There is a growing risk for the media and journalists resulting from the prevalence of drug trafficking, a phenomenon characterized by threats and pressures from municipal and state governments that protect organized crime groups, representing a serious threat for the safety of journalists and for the free exercise of freedom of expression.
These narco-politicians receive enormous funding for their political campaigns during the elections, which then produces a state of impunity where protection is given to organized crime groups and where no protection is offered for the free exercise of journalism and where crimes against journalists and the media go uninvestigated.

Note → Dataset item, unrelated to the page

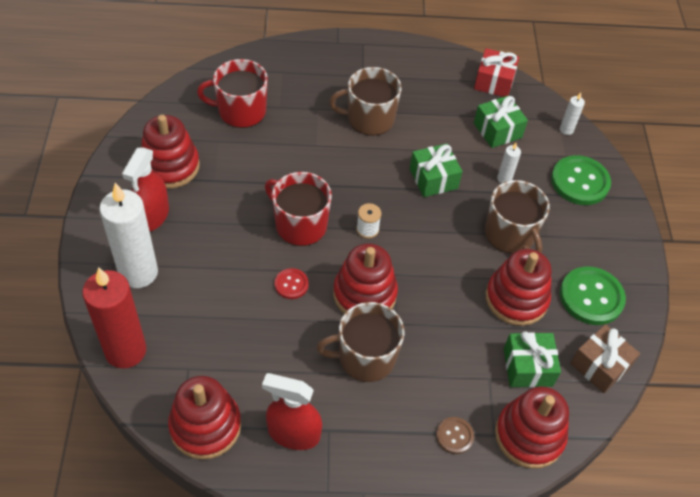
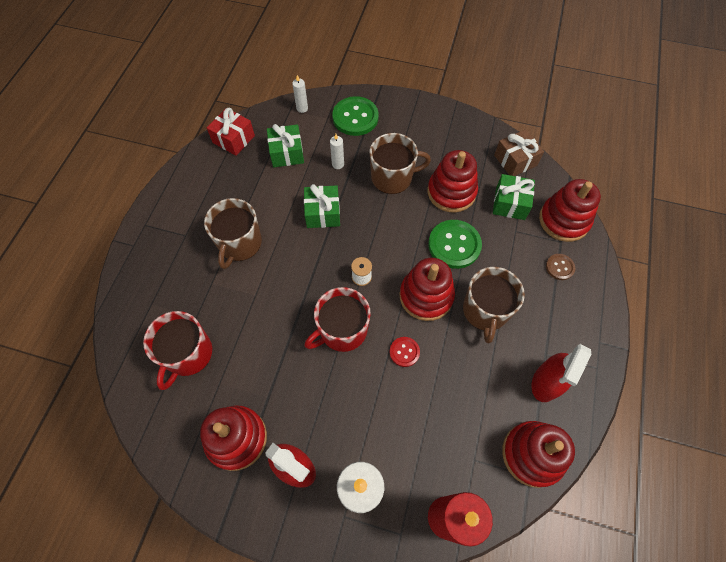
camera: 70 degrees left, 10 degrees up
(591, 297) = (459, 146): green button -> green button (454, 245)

Among other developments have been the following:
- Three reporters from Mexico City, who were at the offices of the Veracruz Forensic Medical Service taking testimonies and photographs of people searching for their family members among 35 murder victims on September 20, were beaten and threatened by officers of the Veracruz Investigation Agency.
- On July 2 a group of unidentified persons threw the bodies of two decapitated men against the building of the Noroeste and El Debate newspapers in the port of Mazatlán.
- On September 15 the IAPA denounced the murder of two Mexican youths, executed in apparent reprisal for their exposure of drug trafficking on social media.